StrTrkr777
You might be right, but that is precisely the sort of amiguous language I don’t understand. I never hear women described that way. Granted, women get described in various objectifying ways all the time, but I’ll leave that to another thread. It’s just that words like “ambitious” leave me wary; is she saying she wants him to work 70-hour-weeks and climb corporate ladders to bring in money, or is she just saying she wants him to spend less time watching TV?
Manda JO
You make an excellent point. No one should overlook career goals. You also make interesting comparisons - hobbies and religion. Most women I know of have very little concept of their SO’s hobbies, beyond hating them. Among the men I know, it is a foregone conclusion that they have to keep their hobbies hidden from their SOs. I don’t know why, exactly; the women never say the men aren’t allowed to do whatever it is, but the men never get to do it when the women are around.

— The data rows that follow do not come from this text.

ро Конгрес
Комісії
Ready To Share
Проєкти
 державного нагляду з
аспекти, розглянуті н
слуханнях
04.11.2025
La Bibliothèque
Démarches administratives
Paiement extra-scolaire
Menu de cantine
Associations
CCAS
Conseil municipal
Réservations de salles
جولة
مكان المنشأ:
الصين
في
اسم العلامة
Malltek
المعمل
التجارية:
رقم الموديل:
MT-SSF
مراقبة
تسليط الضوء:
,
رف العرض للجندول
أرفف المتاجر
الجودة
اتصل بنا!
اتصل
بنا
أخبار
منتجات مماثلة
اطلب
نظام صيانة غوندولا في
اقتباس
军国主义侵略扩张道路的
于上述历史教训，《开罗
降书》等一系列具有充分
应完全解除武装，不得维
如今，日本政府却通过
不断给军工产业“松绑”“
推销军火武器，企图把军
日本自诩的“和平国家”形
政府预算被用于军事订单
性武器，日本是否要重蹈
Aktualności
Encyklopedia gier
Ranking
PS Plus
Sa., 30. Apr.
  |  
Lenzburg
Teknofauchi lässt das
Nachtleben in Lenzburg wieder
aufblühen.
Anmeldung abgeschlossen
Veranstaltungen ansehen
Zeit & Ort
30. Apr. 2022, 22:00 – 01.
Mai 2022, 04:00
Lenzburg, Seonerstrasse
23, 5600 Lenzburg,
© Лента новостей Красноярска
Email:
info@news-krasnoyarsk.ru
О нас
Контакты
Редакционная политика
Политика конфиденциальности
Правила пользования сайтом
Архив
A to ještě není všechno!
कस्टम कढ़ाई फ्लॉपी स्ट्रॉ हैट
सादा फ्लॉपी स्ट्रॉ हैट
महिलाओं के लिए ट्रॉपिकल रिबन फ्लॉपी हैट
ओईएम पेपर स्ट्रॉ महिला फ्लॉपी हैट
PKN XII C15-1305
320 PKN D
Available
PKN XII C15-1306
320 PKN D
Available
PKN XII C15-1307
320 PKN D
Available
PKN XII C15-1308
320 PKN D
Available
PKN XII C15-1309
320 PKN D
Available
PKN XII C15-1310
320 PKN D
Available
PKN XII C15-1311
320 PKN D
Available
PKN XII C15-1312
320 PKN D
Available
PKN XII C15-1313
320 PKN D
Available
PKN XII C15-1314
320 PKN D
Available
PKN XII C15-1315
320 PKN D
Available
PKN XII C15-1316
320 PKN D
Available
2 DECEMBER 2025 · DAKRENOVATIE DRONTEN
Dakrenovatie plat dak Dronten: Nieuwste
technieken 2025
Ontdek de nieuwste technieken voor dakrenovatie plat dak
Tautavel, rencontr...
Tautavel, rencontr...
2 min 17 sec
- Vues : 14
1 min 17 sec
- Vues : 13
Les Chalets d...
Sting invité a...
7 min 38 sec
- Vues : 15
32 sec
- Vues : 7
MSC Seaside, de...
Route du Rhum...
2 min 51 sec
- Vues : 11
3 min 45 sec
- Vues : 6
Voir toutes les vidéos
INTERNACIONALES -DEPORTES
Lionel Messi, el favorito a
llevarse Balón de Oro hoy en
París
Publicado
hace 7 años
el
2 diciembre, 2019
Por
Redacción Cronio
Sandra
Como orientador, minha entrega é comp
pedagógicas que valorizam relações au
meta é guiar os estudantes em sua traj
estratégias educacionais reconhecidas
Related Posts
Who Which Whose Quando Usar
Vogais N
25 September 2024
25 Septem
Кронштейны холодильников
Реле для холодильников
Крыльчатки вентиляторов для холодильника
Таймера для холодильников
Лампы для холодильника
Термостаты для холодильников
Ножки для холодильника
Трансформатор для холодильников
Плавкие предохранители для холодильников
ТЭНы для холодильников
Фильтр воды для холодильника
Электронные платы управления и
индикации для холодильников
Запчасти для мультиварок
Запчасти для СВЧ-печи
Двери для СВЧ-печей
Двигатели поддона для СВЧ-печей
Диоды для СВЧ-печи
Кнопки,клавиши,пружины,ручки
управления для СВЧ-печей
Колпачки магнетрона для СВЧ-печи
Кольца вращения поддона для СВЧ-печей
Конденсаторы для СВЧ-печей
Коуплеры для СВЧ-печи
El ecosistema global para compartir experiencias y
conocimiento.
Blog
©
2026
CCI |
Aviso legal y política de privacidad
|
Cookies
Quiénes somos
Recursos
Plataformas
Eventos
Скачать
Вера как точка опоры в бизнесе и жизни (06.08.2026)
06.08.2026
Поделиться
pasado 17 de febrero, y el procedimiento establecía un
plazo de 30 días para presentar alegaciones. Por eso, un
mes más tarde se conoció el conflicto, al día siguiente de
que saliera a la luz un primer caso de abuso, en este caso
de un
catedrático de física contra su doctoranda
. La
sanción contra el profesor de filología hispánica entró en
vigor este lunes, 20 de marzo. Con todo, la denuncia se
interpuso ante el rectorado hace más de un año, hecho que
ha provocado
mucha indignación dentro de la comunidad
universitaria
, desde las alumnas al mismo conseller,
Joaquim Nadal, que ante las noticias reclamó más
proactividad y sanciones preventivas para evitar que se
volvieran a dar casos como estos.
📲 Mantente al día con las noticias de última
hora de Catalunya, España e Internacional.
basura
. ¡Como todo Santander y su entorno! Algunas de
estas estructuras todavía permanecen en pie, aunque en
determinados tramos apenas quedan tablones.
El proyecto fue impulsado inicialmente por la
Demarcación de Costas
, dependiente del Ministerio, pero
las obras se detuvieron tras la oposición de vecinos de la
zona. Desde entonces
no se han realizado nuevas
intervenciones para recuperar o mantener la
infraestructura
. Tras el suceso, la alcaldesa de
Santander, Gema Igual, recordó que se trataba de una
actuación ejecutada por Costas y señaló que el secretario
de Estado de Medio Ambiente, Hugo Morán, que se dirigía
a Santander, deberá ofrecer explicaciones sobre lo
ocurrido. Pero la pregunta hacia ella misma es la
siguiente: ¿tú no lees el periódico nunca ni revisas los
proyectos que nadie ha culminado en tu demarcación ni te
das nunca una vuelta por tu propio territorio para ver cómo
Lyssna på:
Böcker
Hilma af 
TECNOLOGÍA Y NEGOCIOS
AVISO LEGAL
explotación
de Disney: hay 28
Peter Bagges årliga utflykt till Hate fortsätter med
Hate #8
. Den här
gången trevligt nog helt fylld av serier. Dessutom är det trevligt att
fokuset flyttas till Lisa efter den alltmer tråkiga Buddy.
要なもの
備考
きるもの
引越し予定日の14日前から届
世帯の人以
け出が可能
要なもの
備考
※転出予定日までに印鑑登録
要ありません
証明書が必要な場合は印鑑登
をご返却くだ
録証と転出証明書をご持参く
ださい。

Perhaps I know a non-representative group; I certainly hope so. It’s just that I don’t have a good idea idea of what attracts women to men in the first place; the only thing that seems obvious is the men’s jobs. So I have made my assumptions, flawed as they probably are.
Wally and Cooper
Yes, you make plausible arguments about the sociobiology. I even heard one woman, new wife of my best friend, saying that it was her sociobiological duty to steal food off her man’s plate, to demonstrate that he was a good provider. Which made me think, Isn’t this sociobiological stuff supposed to be subconscious?
My question is more like, Is it really acceptable, in the modern day, for a woman to focus overwhelmingly on a man’s career.
Anyway, techchick gives me the most hope. It would be hard for me to take someone seriously who regarded her own career as secondary to her man’s. There might be great reasons in neolithic societies for a woman took judge a man by his ability to provide, but I’m not looking for a neolithic woman. It’s commonly asserted by women that it doesn’t matter how much a man makes, but I’m skeptical. If money matters, she should earn it herself; if it doesn’t, then how many promotions the guy has gotten shouldn’t matter.